The opinions expressed by entrepreneurs contributors are theirs.
You read Entrepreneur India, an international media entrepreneurs franchise.
Startups are an engine of economic growth, especially in developing countries like India. They are at the heart of the transformation of India into the fourth economy by 2025 and play an essential role in the realization of the vision of “Viksit Bharat” by 2047.
In recent years, the Indian startup ecosystem has experienced a remarkable transformation, fueled by innovative ideas, government initiatives, increased technological urbanization and technological penetration. This ecosystem is of particular importance for the national day of 2025 startups, because more than 1.59 Lakh Startups were recognized by the Department of Promotion of Trade in Industry and Internal Trade (DPIIT) on January 15, 2025.
This milestone firmly positions India as the third start -up ecosystem on a global scale. In addition, between 2016 and October 31, 2024, startups created around 16.6 direct jobs, according to DPIIT data.
With rapid urbanization and growth in capital flows in level II and level III regions, several industries have experienced substantial growth. Among them, the insurech sector stands out as one of the fastest markets in the country. A report by the Boston Consulting Group in partnership with the India Insurech Association underlines that the Indian Surtech market has achieved income growth of 12 times, reaching 750 million USD in 2023, lengthly drawn by Sonfi startups.
Unexploited potential
Despite this growth, Anand Prabhudesai, co-founder of Turtlemint, thinks that there is an immense unexploited potential in the sector. “With the penetration of insurance currently less than 3% of GDP – less world reference – there is a huge place for expansion as the economy develops over the next 25 years. The sector of the sector ‘Insurance should increase by 12 times to 1.4 billion USD during this period.
Layak Singh, co-founder of Artivatic.ai (the renewbuy renewech arm, underlines the challenge of expanding access to insurance in small towns and villages. “Most insurance companies continue to focus on high-level cities and find it difficult to expand due to high fixed costs. Even today, insurance remains very underestimated in small towns , largely because of its structures of complex products and dependence on the physical branch-directed distribution models, “he explains.
Matilde Giglio, co -founder of the same said: “Let us first admit that health insurance is a complex product to understand. -Sure. Stress.
On the other hand, Animesh Das, MD and CEO of Acko General Insurance has echoed the same challenges, but locate the light of the opportunities that the market offers. “The Insurech sector of India is at an exciting inflection point, driven by rapid digital adoption, the evolution of customer expectations and the growing demand for affordable and personalized insurance solutions”, share -Al.
Tech on tradition: Fruits and risks
It is over the time when an insurance agent would visit your home with a bag full of documents, spending hours filling the forms.
Amit Boni, founder and CEO of Surredit Notes, “Consumers are now expecting instant policies, AI complaints treatment and personalized coverage. Insurance companies are occasionally offering Innovative and client -focused solutions. “
At the same time, the spokesperson emphasizes the risks associated with AI. “With the rise of AI, insurers are forced to completely rethink cyber-assurance. We believe that this will evolve from simple reports on web monitoring and identity theft to a much more complex environment And in constant evolution.
Layak Singh also highlights the transformative role of technology in the reshaping of the insurance sector. “AI algorithms allow instant risks assessments, rationalize application processes and improve precision-in advantage of insurers and candidates,” he explains.
Singh also warns traditional insurance companies on an imminent change in industry, predicting what he calls an era of “digital darwinism”. “Technological progress will soon exceed organizational adaptability.

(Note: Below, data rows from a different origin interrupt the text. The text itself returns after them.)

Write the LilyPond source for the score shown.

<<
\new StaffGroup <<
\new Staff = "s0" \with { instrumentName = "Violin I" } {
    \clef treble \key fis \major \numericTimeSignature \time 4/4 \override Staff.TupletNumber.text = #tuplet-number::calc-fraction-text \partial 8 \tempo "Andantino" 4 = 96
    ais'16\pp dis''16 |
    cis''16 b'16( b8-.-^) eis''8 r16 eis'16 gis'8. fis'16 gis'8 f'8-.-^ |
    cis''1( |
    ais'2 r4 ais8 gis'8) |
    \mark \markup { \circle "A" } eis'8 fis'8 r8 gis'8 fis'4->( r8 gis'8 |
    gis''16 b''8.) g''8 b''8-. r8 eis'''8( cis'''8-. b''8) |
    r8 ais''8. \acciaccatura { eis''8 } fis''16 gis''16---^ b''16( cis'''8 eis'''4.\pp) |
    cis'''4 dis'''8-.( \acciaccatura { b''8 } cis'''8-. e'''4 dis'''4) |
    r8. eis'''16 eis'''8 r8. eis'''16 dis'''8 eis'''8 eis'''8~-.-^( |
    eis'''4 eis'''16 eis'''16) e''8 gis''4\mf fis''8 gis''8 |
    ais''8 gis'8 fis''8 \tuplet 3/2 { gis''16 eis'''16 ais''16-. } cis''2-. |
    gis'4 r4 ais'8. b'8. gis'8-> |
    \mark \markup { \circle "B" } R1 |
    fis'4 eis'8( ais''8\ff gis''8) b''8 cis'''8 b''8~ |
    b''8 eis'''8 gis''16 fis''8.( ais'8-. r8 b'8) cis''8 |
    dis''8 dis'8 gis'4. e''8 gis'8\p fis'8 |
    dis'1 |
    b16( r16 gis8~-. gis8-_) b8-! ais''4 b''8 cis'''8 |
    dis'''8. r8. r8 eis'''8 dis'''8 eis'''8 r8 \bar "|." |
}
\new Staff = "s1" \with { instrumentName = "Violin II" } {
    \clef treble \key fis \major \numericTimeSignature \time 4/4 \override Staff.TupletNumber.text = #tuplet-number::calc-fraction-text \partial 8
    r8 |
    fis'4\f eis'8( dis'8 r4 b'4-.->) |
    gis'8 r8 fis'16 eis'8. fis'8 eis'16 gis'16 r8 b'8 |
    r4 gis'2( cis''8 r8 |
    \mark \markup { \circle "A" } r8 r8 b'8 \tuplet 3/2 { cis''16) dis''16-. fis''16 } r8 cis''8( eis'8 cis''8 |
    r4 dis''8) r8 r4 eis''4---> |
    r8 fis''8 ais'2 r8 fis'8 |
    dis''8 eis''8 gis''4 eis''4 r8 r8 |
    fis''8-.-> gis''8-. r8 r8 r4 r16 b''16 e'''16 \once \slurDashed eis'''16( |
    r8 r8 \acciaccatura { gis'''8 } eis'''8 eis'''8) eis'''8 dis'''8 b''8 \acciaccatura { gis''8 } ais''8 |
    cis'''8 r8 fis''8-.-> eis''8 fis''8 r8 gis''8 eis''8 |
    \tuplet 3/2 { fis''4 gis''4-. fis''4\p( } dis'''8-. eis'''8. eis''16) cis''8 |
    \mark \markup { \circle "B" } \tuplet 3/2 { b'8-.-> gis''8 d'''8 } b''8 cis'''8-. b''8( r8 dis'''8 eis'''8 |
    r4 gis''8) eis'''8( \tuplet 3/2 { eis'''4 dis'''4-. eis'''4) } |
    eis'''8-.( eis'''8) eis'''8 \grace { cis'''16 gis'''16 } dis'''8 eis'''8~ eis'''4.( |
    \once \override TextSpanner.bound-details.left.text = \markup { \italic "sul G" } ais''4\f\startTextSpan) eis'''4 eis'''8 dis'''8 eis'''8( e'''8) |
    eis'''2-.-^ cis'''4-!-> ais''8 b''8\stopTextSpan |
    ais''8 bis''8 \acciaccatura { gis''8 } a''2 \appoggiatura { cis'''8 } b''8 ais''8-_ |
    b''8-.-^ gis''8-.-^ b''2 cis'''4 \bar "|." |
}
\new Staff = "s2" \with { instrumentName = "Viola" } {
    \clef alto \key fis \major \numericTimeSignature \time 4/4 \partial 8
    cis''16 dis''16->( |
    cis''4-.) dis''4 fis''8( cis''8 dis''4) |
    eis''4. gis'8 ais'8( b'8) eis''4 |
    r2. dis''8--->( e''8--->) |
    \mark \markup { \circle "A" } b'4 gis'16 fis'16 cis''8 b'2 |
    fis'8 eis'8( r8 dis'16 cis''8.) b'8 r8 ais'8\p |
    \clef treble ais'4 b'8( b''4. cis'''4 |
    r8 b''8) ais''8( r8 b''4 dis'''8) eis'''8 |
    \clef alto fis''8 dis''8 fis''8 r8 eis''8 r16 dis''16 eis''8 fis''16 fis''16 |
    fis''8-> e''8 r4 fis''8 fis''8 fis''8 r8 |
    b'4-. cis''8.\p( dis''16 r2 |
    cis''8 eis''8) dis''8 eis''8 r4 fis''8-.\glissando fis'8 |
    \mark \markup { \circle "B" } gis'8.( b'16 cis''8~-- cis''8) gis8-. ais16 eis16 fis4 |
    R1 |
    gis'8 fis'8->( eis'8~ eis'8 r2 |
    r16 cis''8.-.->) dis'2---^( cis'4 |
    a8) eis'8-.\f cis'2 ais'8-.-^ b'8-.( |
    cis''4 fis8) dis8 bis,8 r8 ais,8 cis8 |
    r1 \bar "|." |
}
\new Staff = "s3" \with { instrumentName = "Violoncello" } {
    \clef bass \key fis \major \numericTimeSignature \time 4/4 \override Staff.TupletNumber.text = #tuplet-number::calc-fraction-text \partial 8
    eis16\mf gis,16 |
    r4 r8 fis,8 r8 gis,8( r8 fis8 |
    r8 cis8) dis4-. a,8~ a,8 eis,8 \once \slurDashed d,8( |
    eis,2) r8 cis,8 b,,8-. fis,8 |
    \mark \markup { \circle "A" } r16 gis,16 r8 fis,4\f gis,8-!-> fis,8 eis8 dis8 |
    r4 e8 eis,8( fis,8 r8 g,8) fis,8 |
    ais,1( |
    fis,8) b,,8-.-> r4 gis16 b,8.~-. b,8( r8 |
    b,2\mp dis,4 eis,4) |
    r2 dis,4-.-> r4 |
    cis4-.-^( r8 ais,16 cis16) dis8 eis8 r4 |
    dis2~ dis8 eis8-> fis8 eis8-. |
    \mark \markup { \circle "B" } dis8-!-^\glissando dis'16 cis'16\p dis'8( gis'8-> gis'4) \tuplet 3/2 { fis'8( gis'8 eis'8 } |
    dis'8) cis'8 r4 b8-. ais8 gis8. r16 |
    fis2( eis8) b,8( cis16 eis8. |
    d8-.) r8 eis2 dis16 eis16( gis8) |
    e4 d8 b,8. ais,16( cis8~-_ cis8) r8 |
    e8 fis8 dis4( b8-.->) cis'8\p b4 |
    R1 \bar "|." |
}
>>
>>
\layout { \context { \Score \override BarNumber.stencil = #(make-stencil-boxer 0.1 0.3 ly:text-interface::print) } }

To survive and prosper at that time, traditional insurers had to kiss digital forces to extend their scope and reduce operational costs,” he warns.
In addition, he points out that partnerships between traditional insurers and technology -oriented startups accelerate digitization through the insurance chain.

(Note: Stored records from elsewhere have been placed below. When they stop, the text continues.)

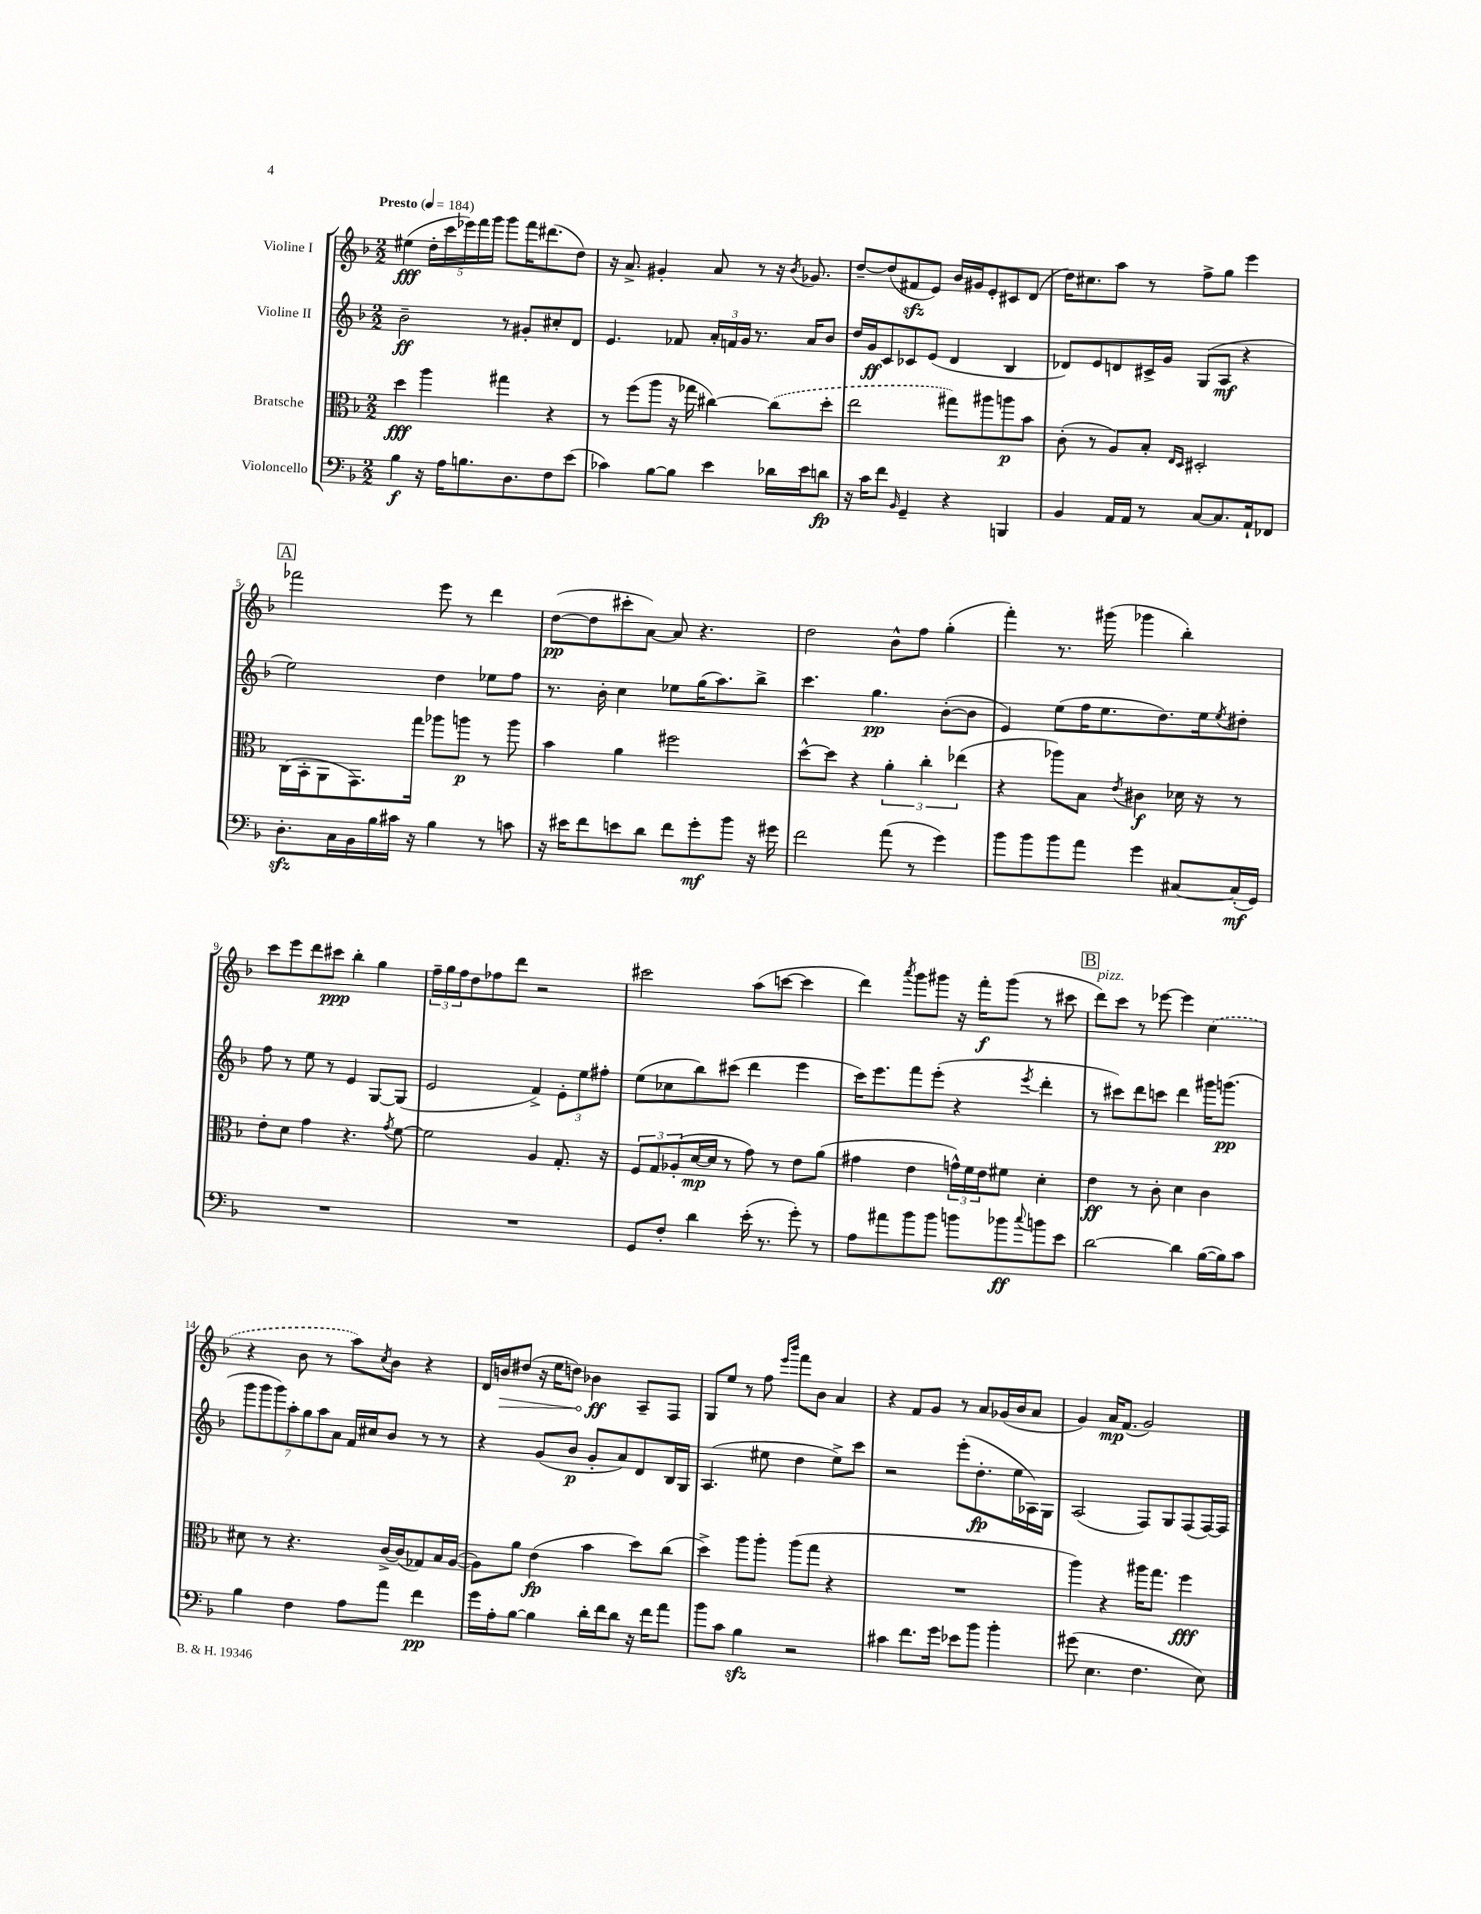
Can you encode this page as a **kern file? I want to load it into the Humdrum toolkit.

**kern	**dynam	**kern	**dynam	**kern	**dynam	**kern	**dynam
*part4	*part4	*part3	*part3	*part2	*part2	*part1	*part1
*staff4	*staff4	*staff3	*staff3	*staff2	*staff2	*staff1	*staff1
*I"Violoncello	*	*I"Bratsche	*	*I"Violine II	*	*I"Violine I	*
*clefF4	*	*clefC3	*	*clefG2	*	*clefG2	*
*k[b-]	*	*k[b-]	*	*k[b-]	*	*k[b-]	*
*M2/2	*	*M2/2	*	*M2/2	*	*M2/2	*
*MM184	*	*MM184	*	*MM184	*	*MM184	*
=1	=1	=1	=1	=1	=1	=1	=1
!	!	!	!	!	!	!LO:TX:a:B:t=Presto	!
4B-\	f	4dd\	fff	2b-~\	ff	(4ee#X\	fff
16r	.	4aa\	.	.	.	20dd'\LL	.
.	.	.	.	.	.	20ccc\	.
16A\KL	.	.	.	.	.	.	.
.	.	.	.	.	.	20eee-X\)	.
8.Bn\	.	.	.	.	.	.	.
.	.	.	.	.	.	20fff\	.
.	.	.	.	.	.	20ggg\JJ	.
.	.	4gg#X\	.	8r	.	8ggg\L	.
8.D\	.	.	.	.	.	.	.
.	.	.	.	8g#X'/L	.	16fff\K	.
.	.	.	.	.	.	(8.ddd#X\	.
8F\	.	4r	.	8cc#X'/	.	.	.
(8e\J	.	.	.	8d/J	.	8dd\J)	.
=2	=2	=2	=2	=2	=2	=2	=2
4c-X\)	.	8r	.	4.e/	.	16r	.
.	.	.	.	.	.	8.a^/	.
.	.	(8ff\L	.	.	.	.	.
[8B-\L	.	8aa\J	.	.	.	4g#X'/	.
8B-\J]	.	16r	.	8f-X/	.	.	.
.	.	16gg-X\	.	.	.	.	.
4e\	.	[4cc#X\)	.	24a'/LL	.	8a/	.
.	.	.	.	24fn/	.	.	.
.	.	.	.	24g/JJ	.	.	.
.	.	.	.	8.r	.	8r	.
16d-X\LL	.	(8cc#\L]	.	.	.	16r	.
.	.	.	.	.	.	8qb-/	.
16e\J	.	.	.	16a/KL	.	8.g-X/	.
8dn\J	fp	8dd'\J	.	8b-/J	.	.	.
=3	=3	=3	=3	=3	=3	=3	=3
16r	.	2ee\	.	16dd/LL	.	[8dd~/L	.
16c\KL	.	.	.	16g/J	ff	.	.
8f\J	.	.	.	8c/	.	(8dd/]	.
16qqBB-/	.	.	.	.	.	.	.
4GG~/	.	.	.	8c-X/	.	8f#Xzz/	.
.	.	.	.	(8e/J	.	8e/J)	.
4r	.	8gg#X\L)	.	4d/	.	16b-/LL	.
.	.	.	.	.	.	16g#X/J	.
.	.	8aa#X\	.	.	.	8e'/	.
4BBBn/	.	8aan\	p	4B-/	.	8c#X/	.
.	.	8b-\J	.	.	.	(8d/J	.
=4	=4	=4	=4	=4	=4	=4	=4
4BB-/	.	(8c'\	.	8d-X/L)	.	16dd\KL)	.
.	.	.	.	.	.	8.cc#X\	.
.	.	8r	.	8e/	.	.	.
16AA/LL	.	8A/L)	.	8dn/	.	8aa\J	.
16AA/JJ	.	.	.	.	.	.	.
8r	.	8B-'/J	.	16c#X^/L	.	8r	.
.	.	.	.	16g/JJ	.	.	.
.	.	16qqE/LL	.	.	.	.	.
.	.	16qqD/JJ	.	.	.	.	.
[8C/L	.	2D#X'/	.	(8G/L	.	8ff^\L	.
8.C/]	.	.	.	8A/J	mf	8gg\J	.
.	.	.	.	4r	.	4eee\	.
16AA`/k	.	.	.	.	.	.	.
8FF-X/J	.	.	.	.	.	.	.
!!LO:LB:g=z
!!LO:REH:place=s1:t=A
=5	=5	=5	=5	=5	=5	=5	=5
8.Dzz'\L	.	(16C\LL	.	2ee\)	.	2fff-X\	.
.	.	16BB-'\J	.	.	.	.	.
.	.	8AA\	.	.	.	.	.
16C\L	.	.	.	.	.	.	.
16BB-\	.	8.GG\)	.	.	.	.	.
16B-\	.	.	.	.	.	.	.
16c#X\JJ	.	.	.	.	.	.	.
16r	.	16gg\Jk	.	.	.	.	.
4B-\	.	8aa-X\L	.	4dd\	.	8eee\	.
.	.	8aan\J	p	.	.	8r	.
8r	.	8r	.	8ee-X\L	.	4ddd\	.
8cn\	.	8aa\	.	8ff\J	.	.	.
=6	=6	=6	=6	=6	=6	=6	=6
16r	.	4b-\	.	8.r	.	([8dd\L	pp
16e#X\KL	.	.	.	.	.	.	.
8f\	.	.	.	.	.	8dd\]	.
.	.	.	.	16b-'\	.	.	.
8en\	.	4a\	.	4cc\	.	8ccc#X'\	.
8d\J	.	.	.	.	.	[8a\J)	.
8f\L	.	2ff#X\	.	8ee-X\L	.	8a/]	.
8g'\	mf	.	.	(16gg\K	.	4.r	.
.	.	.	.	8.aa\)	.	.	.
8b-\J	.	.	.	.	.	.	.
16r	.	.	.	8bb-^\J	.	.	.
16g#X\	.	.	.	.	.	.	.
=7	=7	=7	=7	=7	=7	=7	=7
2f\	.	[8dd^^\L	.	4.ccc\	.	2dd\	.
.	.	8dd\J]	.	.	.	.	.
.	.	4r	.	.	.	.	.
.	.	.	.	4.gg\	pp	.	.
(8a\	.	6a'\	.	.	.	8b-^^\L	.
8r	.	.	.	.	.	8ff\J	.
.	.	6cc'\	.	.	.	.	.
4g\)	.	.	.	([8b-'\L	.	(4gg'\	.
.	.	(6ee-X\	.	.	.	.	.
.	.	.	.	8b-\J]	.	.	.
=8	=8	=8	=8	=8	=8	=8	=8
8b-\L	.	4r	.	4e/)	.	4fff'\)	.
8b-\	.	.	.	.	.	.	.
8b-\	.	8aa-X\L)	.	(8ee\L	.	8.r	.
8a\J	.	8B-\J	.	16ff\K	.	.	.
.	.	.	.	8.ee\	.	(16ggg#X\	.
.	.	8qe/	.	.	.	.	.
4g\	.	4c#X\	f	.	.	4ggg-X\	.
.	.	.	.	8.dd\)	.	.	.
[8C#X/L	.	16d-X\	.	.	.	4bb-'\)	.
.	.	16r	.	16ee\k	.	.	.
.	.	.	.	8qee/	.	.	.
(16C#'/L]	mf	8r	.	8dd#X'\J	.	.	.
16GG/JJ)	.	.	.	.	.	.	.
!!LO:LB:g=z
=9	=9	=9	=9	=9	=9	=9	=9
1r	.	8e'\L	.	8ff\	.	8ccc\L	.
.	.	8d\J	.	8r	.	8eee\	.
.	.	4g\	.	8ee\	.	8ddd\	.
.	.	.	.	8r	.	8ccc#X\J	ppp
.	.	4.r	.	4e/	.	4bb-'\	.
.	.	.	.	[8G/L	.	4gg\	.
.	.	8qg/	.	.	.	.	.
.	.	[8f\	.	(8G/J]	.	.	.
=10	=10	=10	=10	=10	=10	=10	=10
1r	.	2f\]	.	2e/	.	24ff~\LL	.
.	.	.	.	.	.	24gg\	.
.	.	.	.	.	.	24ff\J	.
.	.	.	.	.	.	8dd\	.
.	.	.	.	.	.	8ff-X\	.
.	.	.	.	.	.	8ddd\J	.
.	.	4A/	.	4f^/)	.	2r	.
.	.	8.G'/	.	12e'\L	.	.	.
.	.	.	.	12ee\	.	.	.
.	.	.	.	12ff#X'\J	.	.	.
.	.	16r	.	.	.	.	.
=11	=11	=11	=11	=11	=11	=11	=11
8GG/L	.	12F/L	.	(8ee\L	.	2ccc#X\	.
.	.	12G/	.	.	.	.	.
8F'/J	.	.	.	8cc-X\	.	.	.
.	.	(12A-X'/	.	.	.	.	.
4d\	.	[16d/L	mp	8bb-\)	.	.	.
.	.	16d/JJ]	.	.	.	.	.
.	.	8r	.	(8ccc#X\J	.	.	.
(16e'\	.	8g\)	.	4ddd\	.	(8aa\L	.
8.r	.	.	.	.	.	.	.
.	.	8r	.	.	.	[8cccn\J	.
8g'\)	.	8e\L	.	4eee\	.	4ccc\]	.
8r	.	(8a\J	.	.	.	.	.
=12	=12	=12	=12	=12	=12	=12	=12
8A\L	.	4g#X\	.	16ccc\KL)	.	4ddd\)	.
.	.	.	.	8.eee\	.	.	.
8a#X\	.	.	.	.	.	.	.
.	.	.	.	.	.	8qaaa/	.
8b-\	.	4e\	.	8fff\	.	8ggg\L	.
8b-\J	.	.	.	(8eee'\J	.	8ggg#X\J	.
8bn\L	.	24gn^^\LL)	.	4r	.	16r	.
.	.	24f\	.	.	.	.	.
.	.	.	.	.	.	16fff'\KL	f
.	.	24e\J	.	.	.	.	.
8b-X\	ff	8f#X\J	.	.	.	(8ggg#\J	.
8qqcc/	.	.	.	8qeee/	.	.	.
8bn\	.	4d'\	.	4ddd'\	.	8r	.
8e\J	.	.	.	.	.	8ccc#X\	.
!!LO:REH:place=s1:t=B
=13	=13	=13	=13	=13	=13	=13	=13
!	!	!	!	!	!	!LO:TX:a:i:t=pizz.	!
[2d\	.	4e\	ff	8r	.	8ddd\L)	.
.	.	.	.	8ccc#X\L)	.	8ccc\J	.
.	.	8r	.	8ddd\	.	8r	.
.	.	8c'\	.	8cccn\J	.	[8eee-X\	.
4d\]	.	4d\	.	4ddd\	.	4eee-\]	.
([16B-\LL	.	4c\	.	16ggg#X\KL	.	(4cc\	.
16B-\J])	.	.	.	(8.gggn\J	pp	.	.
8c\J	.	.	.	.	.	.	.
!!LO:LB:g=z
=14	=14	=14	=14	=14	=14	=14	=14
4B-\	.	8d#X\	.	14ggg\L	.	4r	.
.	.	.	.	14ggg\	.	.	.
.	.	8r	.	.	.	.	.
.	.	.	.	14ggg\)	.	.	.
.	.	.	.	14aa'\	.	.	.
4F\	.	4.r	.	.	.	8b-\	.
.	.	.	.	14gg\	.	.	.
.	.	.	.	14aa\	.	.	.
.	.	.	.	.	.	8r	.
.	.	.	.	14a\J	.	.	.
8A\L	.	.	.	16f/LL	.	8aa\L)	.
.	.	.	.	16cc#X/J	.	.	.
.	.	.	.	.	.	8qcc/	.
8a\J	.	[16c^/LL	.	8b-/J	.	8b-\J	.
.	.	(16c/J]	.	.	.	.	.
4f\	pp	8G-X/)	.	8r	.	4r	.
.	.	16B-/L	.	8r	.	.	.
.	.	([16A/JJ	.	.	.	.	.
=15	=15	=15	=15	=15	=15	=15	=15
16g\LL	.	8A\L])	.	4r	.	16d/LL	.
!	!	!	!	!	!	!	!LO:HP:b
16A'\J	.	.	.	.	.	16bn/J	>
[8B-\J	.	8a\J	.	.	.	(8dd#X/J	.
4B-\]	.	(4e\	fp	(8g/L	.	16r	.
.	.	.	.	.	.	16ee\KL	.
.	.	.	.	8b-/J	p	8ddn\J)	.
16d'\LL	.	4b-\	.	8g'/L	.	4b-X\	ff
16f\J	.	.	.	.	.	.	.
8d\J	.	.	.	8a/)	.	.	.
16r	.	8dd\L)	.	8d/	.	8A~/L	]
16f\KL	.	.	.	.	.	.	.
8a\J	.	(8cc\J	.	16B-/L	.	8F/J	.
.	.	.	.	16G/JJ	.	.	.
=16	=16	=16	=16	=16	=16	=16	=16
8b-\L	.	4dd^\)	.	(4.A/	.	8G/L	.
8c\J	.	.	.	.	.	8ee/J	.
4B-zz\	.	8aa\L	.	.	.	8r	.
.	.	8aa'\J	.	8ee#X\	.	8ff\	.
.	.	.	.	.	.	16qqeee/LL	.
.	.	.	.	.	.	16qqbbb-/JJ	.
2r	.	(8aa\L	.	4dd\	.	8fff\L	.
.	.	8gg\J	.	.	.	8b-\J	.
.	.	4r	.	8ee#^\L)	.	4a/	.
.	.	.	.	8ccc\J	.	.	.
=17	=17	=17	=17	=17	=17	=17	=17
4c#X\	.	1r	.	2r	.	4r	.
8.f\L	.	.	.	.	.	8f/L	.
.	.	.	.	.	.	8g/J	.
16g\Jk	.	.	.	.	.	.	.
8e-X\L	.	.	.	(8eee'\L	.	8r	.
8b-\J	.	.	.	8.dd'\	fp	8a/L	.
4b-'\	.	.	.	.	.	(16g-X/L	.
.	.	.	.	16ee\L	.	16b-/J	.
.	.	.	.	16A-X\)	.	8a/J	.
.	.	.	.	16G\JJ	.	.	.
=18	=18	=18	=18	=18	=18	=18	=18
(8g#X\	.	4aa\)	.	(2A/	.	4g/)	.
4.E\	.	.	.	.	.	.	.
.	.	4r	.	.	.	16a/KL	mp
.	.	.	.	.	.	(8.f/J	.
4.F\	.	16aa#X\KL	.	8F/L)	.	2g/)	.
.	.	8.gg\J	.	.	.	.	.
.	.	.	.	8G/	.	.	.
.	.	4ff\	fff	(8F/	.	.	.
8E\)	.	.	.	[16F/L)	.	.	.
.	.	.	.	16F/JJ]	.	.	.
==	==	==	==	==	==	==	==
*-	*-	*-	*-	*-	*-	*-	*-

Road for “insurance for all by 2047”
To penetrate beyond metropolitan cities, the experts underlined the need for tax relief from the government.
“Since we are approaching the Union 2025 budget, the reconsideration of the 18% TPS on health insurance policies and the introduction of tax relief measures for rent and retirement products could play a role Central in the increase in financial inclusion and security, “said Prabhudesai.
Layak Singh shares a similar perspective, adding: “With the reduction of TPS on health insurance premiums, there should also be a dedicated health regulator to effectively monitor medical costs. terms could encourage more people to ensure with adequate life cover.
Giglio echoes these challenges, but highlights another essential aspect, “the strengthening of digital and health infrastructure in small cities is crucial. Partnerships with insurers and fintech platforms, as well as the accent on poorly served areas, will lead to awareness and adoption. “
DAS believes that the realization of the vision of “insurance for all” by 2047 requires more than tax incentives. “The political improvements that encourage innovation, improve data sharing frameworks and allow deeper public-private partnerships will play a central role,” he will conclude.